Das ist ...

28. September 2020

Qi Gong

Manche Morgen sind ein Kampf. Manche sind ein Krampf. Und andere Morgen sind magisch.
An diesen bist du komplett im Lot, du spürst dich, von der Fusssohle bis zum Scheitel, dir fehlt nichts.

Um viertel nach sieben Uhr beginnt die Meditation, du bist barfuss und ganz bei dir, während im Spiegel des Ballettsaals du und eine Gruppe von Menschen versucht, sachte in den Tag zu starten.
Das ist Qi Gong. (sprich: Tschi Gong)

Weniger ist mehr.
Ein Öffnen und ein Schliessen, ein Auf und ein Ab, ein Steigen und ein Sinken.  
Du brauchst weder Speck, Ei noch Schinken zum Frühstück.
Westlicher Quark.
Die Hetze des Pendelns, das Strampeln nach der Kohle, das Sitzen im Büro, lass es sein.
Pillen spicken, Tasten drücken, in Bildschirme starren, Screens streicheln – Nein.

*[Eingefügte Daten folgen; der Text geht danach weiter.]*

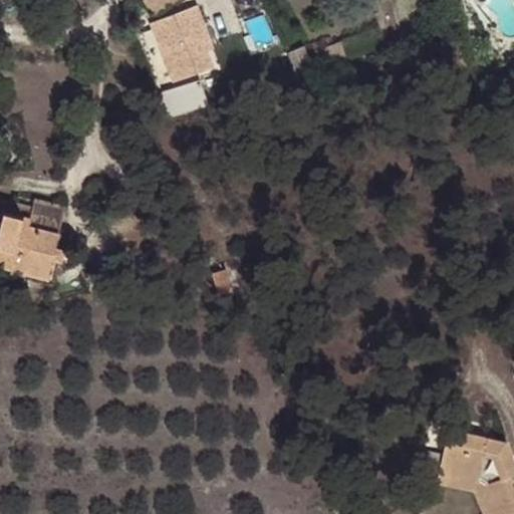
[(142,0),(151,15),(177,0),(142,0)]
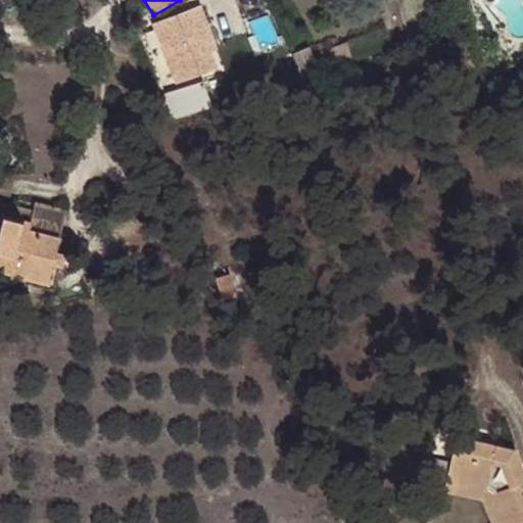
[(200,6),(194,8),(210,52),(217,50),(200,6)]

Im Qi Gong geht es darum, zu stehen.
Du bist eine Kiefer, die Wurzeln halten dich, der Wipfel wiegt im Wind.
Der Kopf ist ganz leicht.
Beuge dich, strecke deine Glieder, aber übertreibe es nicht.

Versuche die Arme zu öffnen, ohne dich zwischen den Schulterblättern zu verschliessen.
Alles ganz natürlich, du brauchst keine Kraft. 

Von aussen ist das unspektakulär; kein Hüpfen, kein Hauruck, kein Ächzen ist zu hören. Aber im Innern geht es ab. Stille Wasser sind tief. Und alles ist in Bewegung, auch wenn man es nicht sieht. Die Ellbogen drängen nach aussen. Wir zerzausen dem wilden Pferd die Mähne; schneiden mit der Handkante durch Wolken,
umarmen den Mond und drücken zwei Bälle ins Wasser. 

Nimm das Bild nicht zu konkret, nicht zu wörtlich, sagt Fredi, der Trainingsleiter.
Die Andeutung genügt dem Geist schon, um wach zu werden.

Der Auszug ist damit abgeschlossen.